* [WHAT THE EXERCISE ASKS]:
Convert the material below into a Markdown table with two columns, No. and Line, giving each line its number and omitting blank lines. Leave the pictures out of the table.

* [EXTRACTED RECORDS]:
⁂

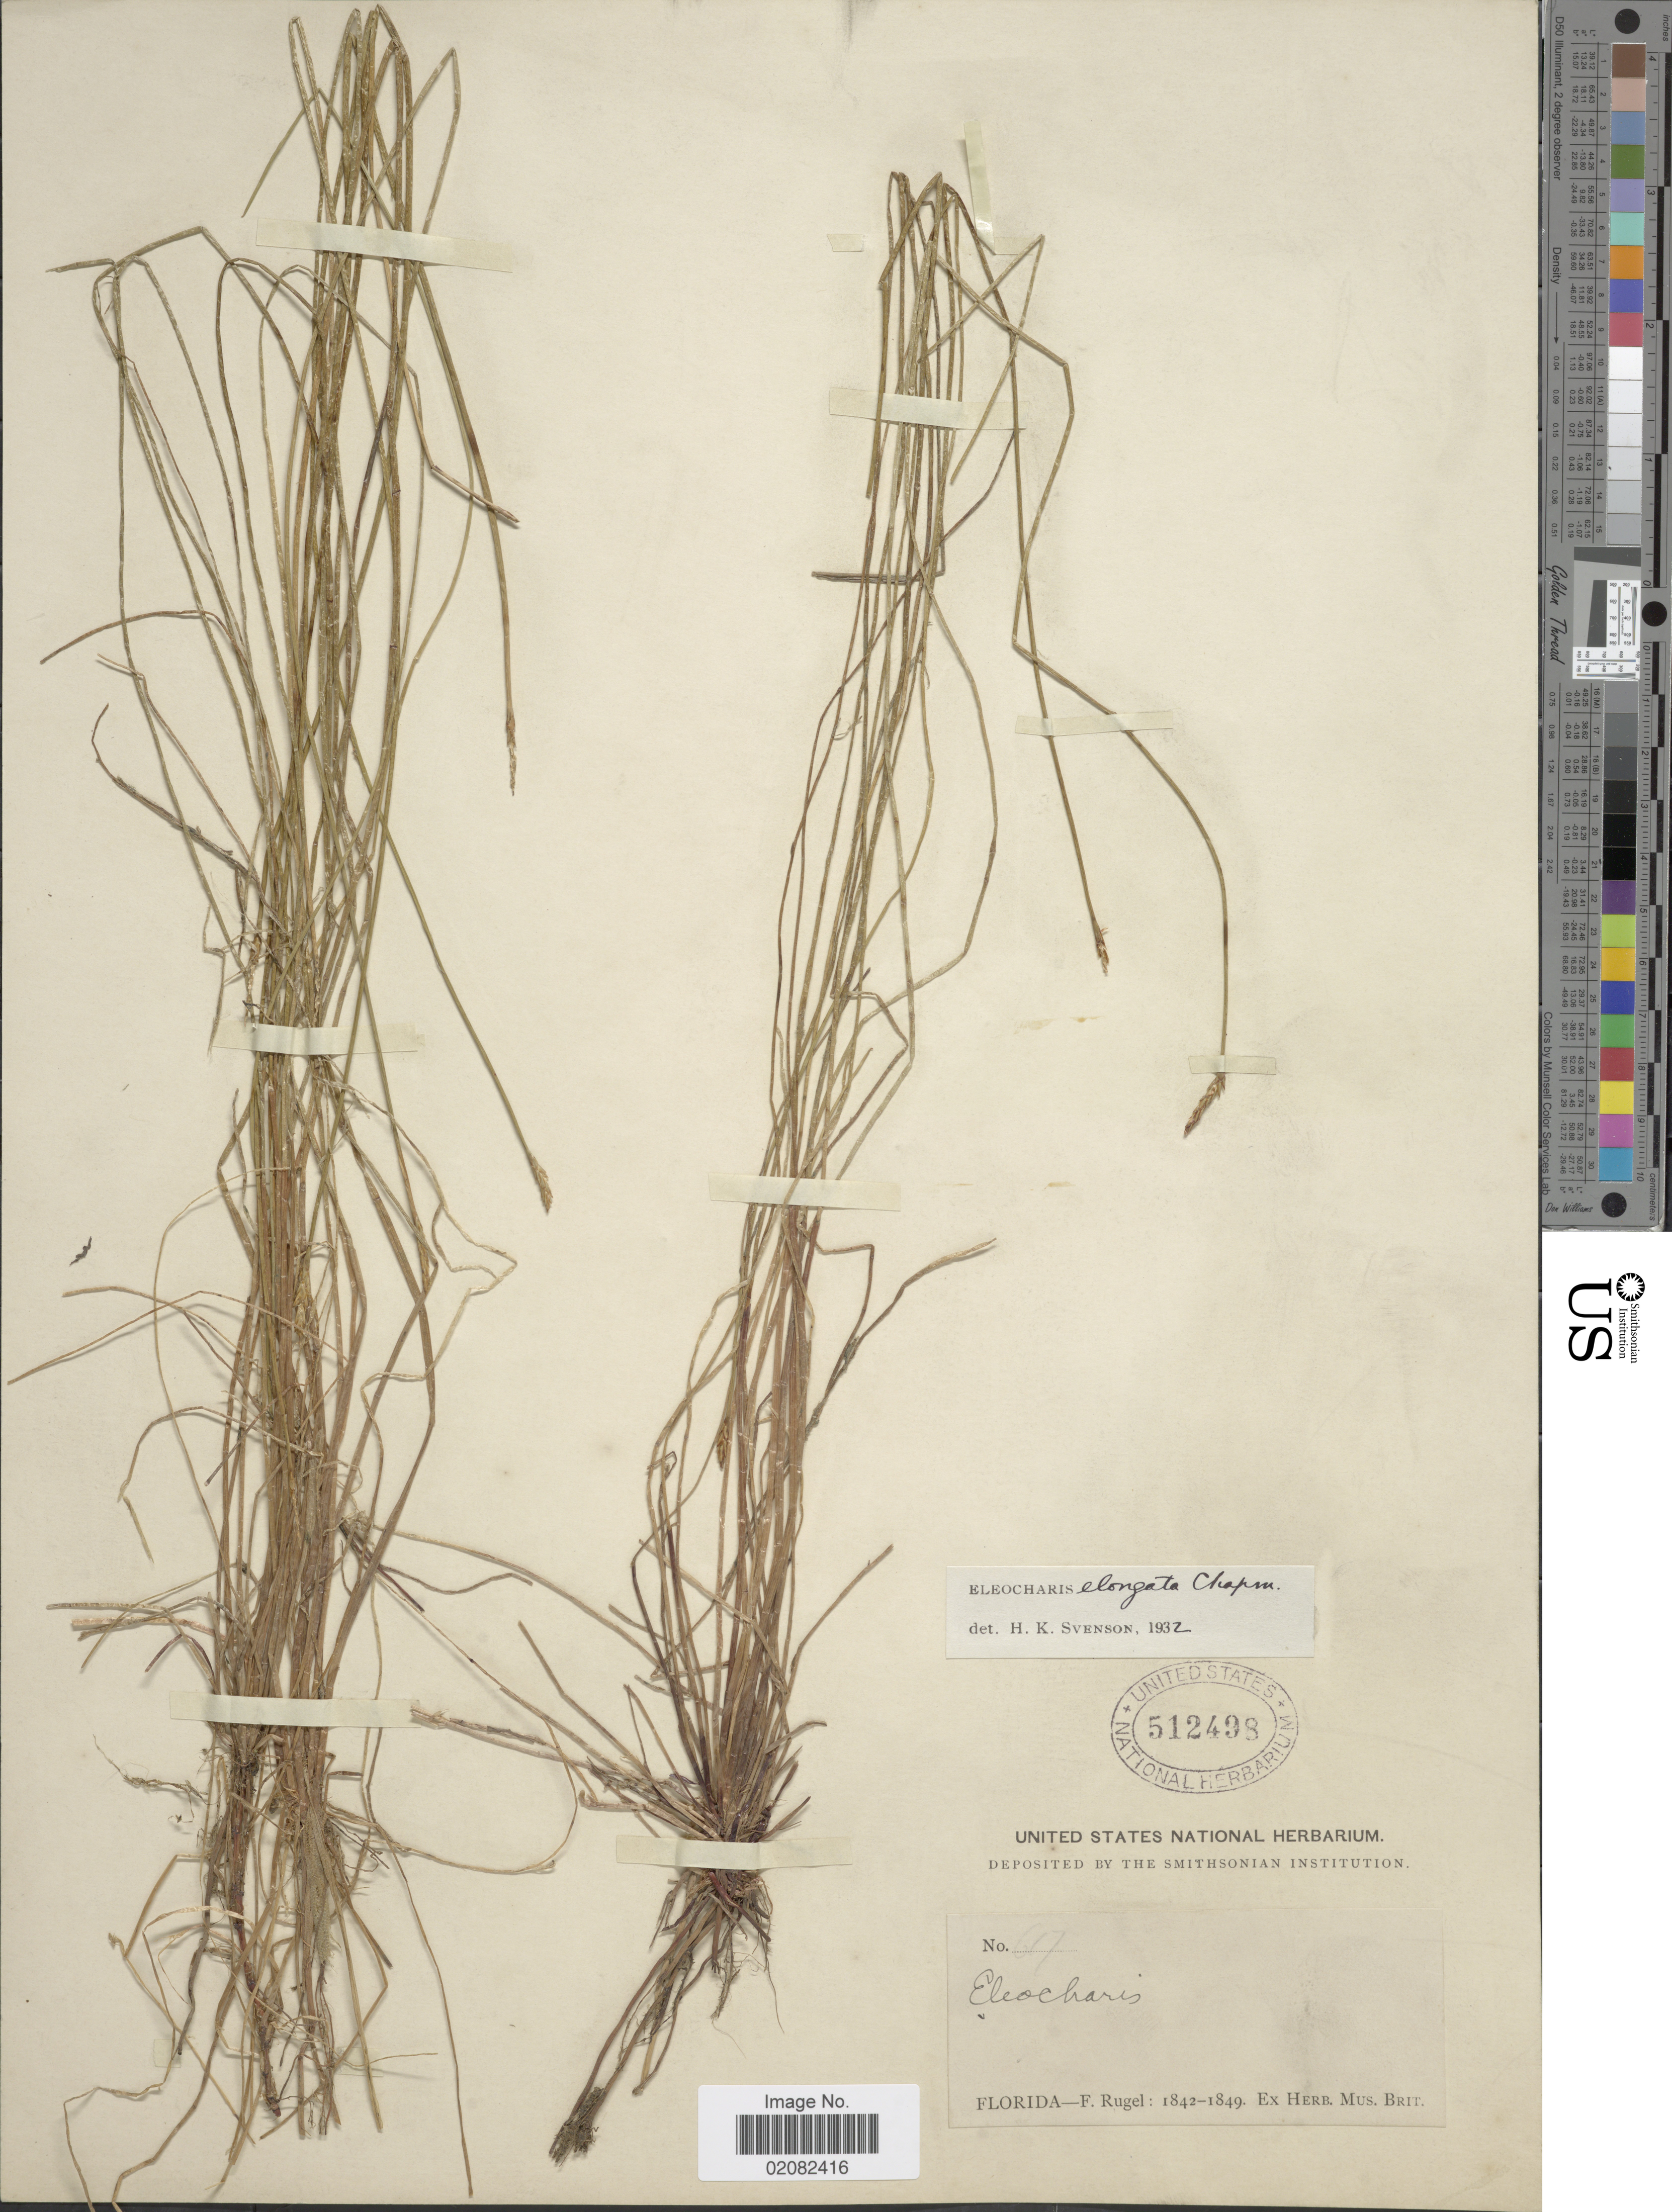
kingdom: Plantae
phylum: Tracheophyta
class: Liliopsida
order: Poales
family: Cyperaceae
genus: Eleocharis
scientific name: Eleocharis elongata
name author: Chapm.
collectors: F. Rugel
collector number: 617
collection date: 1842/1849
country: United States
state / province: Florida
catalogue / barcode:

⁂

* [ANSWER FOR THE TASK]:
| No. | Line |
|---|---|
| 1 | kingdom: Plantae |
| 2 | phylum: Tracheophyta |
| 3 | class: Liliopsida |
| 4 | order: Poales |
| 5 | family: Cyperaceae |
| 6 | genus: Eleocharis |
| 7 | scientific name: Eleocharis elongata |
| 8 | name author: Chapm. |
| 9 | collectors: F. Rugel |
| 10 | collector number: 617 |
| 11 | collection date: 1842/1849 |
| 12 | country: United States |
| 13 | state / province: Florida |
| 14 | catalogue / barcode: |